Litmus tests are nothing new. What's new is the growing role of federal courts in crafting national policies once considered the exclusive preserve of the legislature and executive. As gridlock and big money have stymied the House and Senate and shaped the way laws are executed, concerned citizens have gone to court with petitions they once would have taken to legislators and executive appointees. As the federal courts have moved to fill the public policy vacuum, conservatives, liberals and a host of special interests have developed a sharp eye for those nominated to sit on the bench. So should the Senate.

The failure of Congress to enact sensible public health policies regarding tobacco to protect our children from nicotine pushers sent anti-smoking advocates to federal court to draft a settlement agreement with provisions that read like sections of a federal statute. While Republican and Democratic administrations and Congresses have been fiddling over a patients' bill of rights, patients have gone to federal court for relief likely to have at least as much impact on health maintenance organizations as anything the politicians at both ends of Pennsylvania Avenue can cobble together.

Despairing of more effective legislative or executive action, many cities are asking federal district judges for damages and court orders to restrict the way manufacturers sell handguns and other firearms. Federal District Judge Colleen Kollar-Kotelly's final orders to remedy Microsoft's monopolization may have more to say about the development of the Internet economy that any president, House speaker or Senate majority leader.

When the executive does act, say on cigarette marketing or environmental protection, adversely affected businesses rush to court to overturn its actions and regulations. The big bankrollers of drug legalization like George Soros know the difference between a federal judge who can find a way to uphold state medical marijuana laws and one who will find that federal statutes preempt them.

Environmentalists, prison reformers and consumer advocates have learned that what can't be won in the legislature or executive may be achievable in a federal district court where a sympathetic judge sits.

Federal district judges are the lords of their realms, and unless they open the gates, it can be impossible for the litigating parties to get out once they enter the courtroom kingdom. These judges can hold cases for years, tying up businesses and regulating prisons, cities and schools with detailed court orders.
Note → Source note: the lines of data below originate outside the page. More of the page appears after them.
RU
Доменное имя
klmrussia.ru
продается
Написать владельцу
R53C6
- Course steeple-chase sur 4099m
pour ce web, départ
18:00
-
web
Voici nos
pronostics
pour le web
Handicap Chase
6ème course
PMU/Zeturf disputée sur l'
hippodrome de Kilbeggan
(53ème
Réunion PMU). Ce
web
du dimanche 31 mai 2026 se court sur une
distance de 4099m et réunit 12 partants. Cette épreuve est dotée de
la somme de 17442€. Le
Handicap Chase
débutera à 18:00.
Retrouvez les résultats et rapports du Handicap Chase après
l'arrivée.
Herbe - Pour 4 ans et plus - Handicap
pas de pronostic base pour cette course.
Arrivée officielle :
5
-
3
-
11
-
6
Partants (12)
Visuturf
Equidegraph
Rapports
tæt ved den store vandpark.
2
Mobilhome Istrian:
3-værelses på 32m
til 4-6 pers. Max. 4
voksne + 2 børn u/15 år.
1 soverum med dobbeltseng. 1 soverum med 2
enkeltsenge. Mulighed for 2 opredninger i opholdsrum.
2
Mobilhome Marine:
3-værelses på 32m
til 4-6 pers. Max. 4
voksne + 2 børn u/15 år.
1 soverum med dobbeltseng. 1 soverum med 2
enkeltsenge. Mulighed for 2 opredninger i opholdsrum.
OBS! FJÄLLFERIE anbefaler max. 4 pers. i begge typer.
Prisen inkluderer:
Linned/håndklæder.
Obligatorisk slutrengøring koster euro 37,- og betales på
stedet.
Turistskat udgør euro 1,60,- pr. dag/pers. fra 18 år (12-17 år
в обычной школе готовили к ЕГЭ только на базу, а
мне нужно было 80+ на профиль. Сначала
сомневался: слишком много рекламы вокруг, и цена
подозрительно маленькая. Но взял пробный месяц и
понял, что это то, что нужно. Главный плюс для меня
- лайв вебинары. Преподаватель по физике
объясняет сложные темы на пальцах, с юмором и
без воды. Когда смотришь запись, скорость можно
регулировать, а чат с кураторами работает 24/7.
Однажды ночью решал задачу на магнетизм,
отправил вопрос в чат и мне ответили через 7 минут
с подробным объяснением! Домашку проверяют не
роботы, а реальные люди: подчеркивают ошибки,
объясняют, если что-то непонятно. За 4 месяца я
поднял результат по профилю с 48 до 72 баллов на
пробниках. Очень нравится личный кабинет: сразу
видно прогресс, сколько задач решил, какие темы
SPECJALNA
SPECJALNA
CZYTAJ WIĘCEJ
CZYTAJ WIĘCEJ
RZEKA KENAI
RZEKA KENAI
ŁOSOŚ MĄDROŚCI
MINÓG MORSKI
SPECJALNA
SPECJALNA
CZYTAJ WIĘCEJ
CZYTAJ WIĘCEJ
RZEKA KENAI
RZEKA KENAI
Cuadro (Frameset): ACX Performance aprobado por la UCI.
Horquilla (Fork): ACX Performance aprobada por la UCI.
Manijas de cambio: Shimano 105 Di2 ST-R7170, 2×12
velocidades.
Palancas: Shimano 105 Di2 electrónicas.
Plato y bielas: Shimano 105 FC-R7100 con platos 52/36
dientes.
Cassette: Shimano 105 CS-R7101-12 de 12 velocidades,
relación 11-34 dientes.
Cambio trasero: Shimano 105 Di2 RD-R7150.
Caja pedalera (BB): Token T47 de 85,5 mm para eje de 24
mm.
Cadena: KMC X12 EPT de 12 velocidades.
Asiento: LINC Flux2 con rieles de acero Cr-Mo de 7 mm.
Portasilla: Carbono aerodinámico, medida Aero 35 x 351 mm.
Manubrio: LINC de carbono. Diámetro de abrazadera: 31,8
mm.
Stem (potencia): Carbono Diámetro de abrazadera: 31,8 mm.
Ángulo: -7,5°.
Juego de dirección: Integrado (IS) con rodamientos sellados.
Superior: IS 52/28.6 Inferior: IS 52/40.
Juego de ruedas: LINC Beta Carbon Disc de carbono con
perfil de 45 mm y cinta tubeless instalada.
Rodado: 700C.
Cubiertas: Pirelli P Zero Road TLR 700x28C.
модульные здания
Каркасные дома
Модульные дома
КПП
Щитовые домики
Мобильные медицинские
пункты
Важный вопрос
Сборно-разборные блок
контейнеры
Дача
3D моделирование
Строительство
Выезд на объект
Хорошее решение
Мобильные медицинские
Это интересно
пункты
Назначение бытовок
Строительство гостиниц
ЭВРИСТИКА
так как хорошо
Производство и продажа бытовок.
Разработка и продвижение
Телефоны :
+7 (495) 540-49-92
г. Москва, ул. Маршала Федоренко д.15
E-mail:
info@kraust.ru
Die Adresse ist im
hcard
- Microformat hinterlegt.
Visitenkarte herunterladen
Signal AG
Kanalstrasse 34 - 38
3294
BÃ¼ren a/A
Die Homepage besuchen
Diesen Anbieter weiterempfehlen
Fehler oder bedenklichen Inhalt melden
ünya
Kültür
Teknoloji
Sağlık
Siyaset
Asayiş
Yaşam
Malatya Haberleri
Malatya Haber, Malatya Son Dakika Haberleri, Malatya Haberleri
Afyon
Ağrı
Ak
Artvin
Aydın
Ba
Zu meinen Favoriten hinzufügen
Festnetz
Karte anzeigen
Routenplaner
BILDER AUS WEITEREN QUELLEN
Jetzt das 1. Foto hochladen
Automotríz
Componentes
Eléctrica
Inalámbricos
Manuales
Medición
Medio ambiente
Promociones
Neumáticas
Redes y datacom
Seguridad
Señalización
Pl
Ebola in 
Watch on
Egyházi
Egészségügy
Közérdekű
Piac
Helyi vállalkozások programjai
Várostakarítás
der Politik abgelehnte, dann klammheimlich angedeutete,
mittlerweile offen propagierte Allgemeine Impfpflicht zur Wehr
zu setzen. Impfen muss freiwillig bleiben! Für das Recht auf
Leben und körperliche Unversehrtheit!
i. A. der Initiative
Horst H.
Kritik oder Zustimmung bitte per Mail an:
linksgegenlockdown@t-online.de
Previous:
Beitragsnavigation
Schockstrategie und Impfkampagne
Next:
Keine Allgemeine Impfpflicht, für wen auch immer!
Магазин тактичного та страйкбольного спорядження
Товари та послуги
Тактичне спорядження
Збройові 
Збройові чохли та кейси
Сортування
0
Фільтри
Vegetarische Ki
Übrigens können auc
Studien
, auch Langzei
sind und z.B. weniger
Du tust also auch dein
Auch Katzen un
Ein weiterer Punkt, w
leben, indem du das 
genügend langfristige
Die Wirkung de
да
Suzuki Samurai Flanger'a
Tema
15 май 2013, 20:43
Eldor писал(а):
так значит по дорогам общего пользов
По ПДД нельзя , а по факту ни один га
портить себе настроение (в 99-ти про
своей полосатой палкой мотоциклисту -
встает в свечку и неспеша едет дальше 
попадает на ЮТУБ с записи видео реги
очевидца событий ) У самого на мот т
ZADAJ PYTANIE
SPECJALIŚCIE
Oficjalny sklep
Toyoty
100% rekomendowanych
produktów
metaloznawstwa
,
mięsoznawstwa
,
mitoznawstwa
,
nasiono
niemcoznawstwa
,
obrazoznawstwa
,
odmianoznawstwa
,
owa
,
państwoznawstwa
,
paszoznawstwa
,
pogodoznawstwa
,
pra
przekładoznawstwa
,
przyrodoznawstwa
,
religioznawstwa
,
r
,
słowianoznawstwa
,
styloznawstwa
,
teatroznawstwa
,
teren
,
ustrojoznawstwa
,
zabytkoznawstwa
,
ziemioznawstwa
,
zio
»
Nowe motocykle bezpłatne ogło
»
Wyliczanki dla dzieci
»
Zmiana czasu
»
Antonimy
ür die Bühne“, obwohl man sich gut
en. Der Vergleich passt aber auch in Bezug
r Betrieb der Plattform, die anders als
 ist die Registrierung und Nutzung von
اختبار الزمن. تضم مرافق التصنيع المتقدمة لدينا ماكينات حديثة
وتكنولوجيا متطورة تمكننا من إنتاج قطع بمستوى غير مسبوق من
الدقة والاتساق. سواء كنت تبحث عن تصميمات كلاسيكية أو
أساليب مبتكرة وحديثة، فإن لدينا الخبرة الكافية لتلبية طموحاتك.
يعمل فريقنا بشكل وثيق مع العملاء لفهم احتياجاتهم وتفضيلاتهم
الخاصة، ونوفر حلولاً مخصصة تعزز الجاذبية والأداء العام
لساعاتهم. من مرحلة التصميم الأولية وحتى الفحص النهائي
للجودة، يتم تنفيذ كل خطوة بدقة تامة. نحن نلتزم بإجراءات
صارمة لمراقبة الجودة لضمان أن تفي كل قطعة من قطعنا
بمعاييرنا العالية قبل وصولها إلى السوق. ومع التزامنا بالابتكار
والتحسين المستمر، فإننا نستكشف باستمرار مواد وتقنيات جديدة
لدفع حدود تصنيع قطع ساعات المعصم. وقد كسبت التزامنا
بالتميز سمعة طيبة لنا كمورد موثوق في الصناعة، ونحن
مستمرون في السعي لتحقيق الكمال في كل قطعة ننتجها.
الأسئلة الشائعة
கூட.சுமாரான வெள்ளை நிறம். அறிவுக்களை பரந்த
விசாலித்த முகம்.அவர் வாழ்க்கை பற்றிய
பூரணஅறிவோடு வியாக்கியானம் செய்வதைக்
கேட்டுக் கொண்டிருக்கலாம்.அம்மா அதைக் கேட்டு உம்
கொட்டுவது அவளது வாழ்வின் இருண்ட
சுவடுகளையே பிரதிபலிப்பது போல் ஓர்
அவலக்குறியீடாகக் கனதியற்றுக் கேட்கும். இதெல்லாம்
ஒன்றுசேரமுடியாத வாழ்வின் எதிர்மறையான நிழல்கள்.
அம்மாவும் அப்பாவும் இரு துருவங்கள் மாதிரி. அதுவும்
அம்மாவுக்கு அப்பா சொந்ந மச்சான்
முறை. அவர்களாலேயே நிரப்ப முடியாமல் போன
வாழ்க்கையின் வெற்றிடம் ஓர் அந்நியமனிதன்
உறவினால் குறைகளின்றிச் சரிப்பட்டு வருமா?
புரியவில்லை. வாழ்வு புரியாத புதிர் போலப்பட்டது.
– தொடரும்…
The battle over who fills the record number of judicial vacancies has taken on an importance unimaginable just a generation ago. Who sits in federal district and appellate courts is more important than the struggle over the budget, the level of defense spending, second-guessing the tax bill and whose fingers are poised to dip into the Social Security and Medicare cookie jars.

President Bush and Republican Sen. Orrin Hatch understand this as surely as Democratic Senate Judiciary Chairman Patrick Leahy and subcommittee Chairman Charles Schumer do. Both sides know that many of the individuals who fill these seats will have more power over tobacco policy, prison reform, control of HMOs, the death penalty, abortion, environmental issues, the constitutionality of redistricting for House elections, gun control and the rights of women and minorities than the president or congressional leaders, and for a longer period of time.

That's why professional qualifications should be only the threshold step in the climb of judicial nominees to Senate confirmation. There is not sufficient time to examine each lower federal court nominee with the penetrating policy MRI reserved for Supreme Court justices. But the Senate must take enough time to give these men and women the kind of searching review their sweeping power to make national policies deserves.

The writer is president of the National Center on Addiction and Substance Abuse at Columbia University. He was Lyndon Johnson's special assistant for domestic affairs and secretary of health, education and welfare from 1977 to 1979.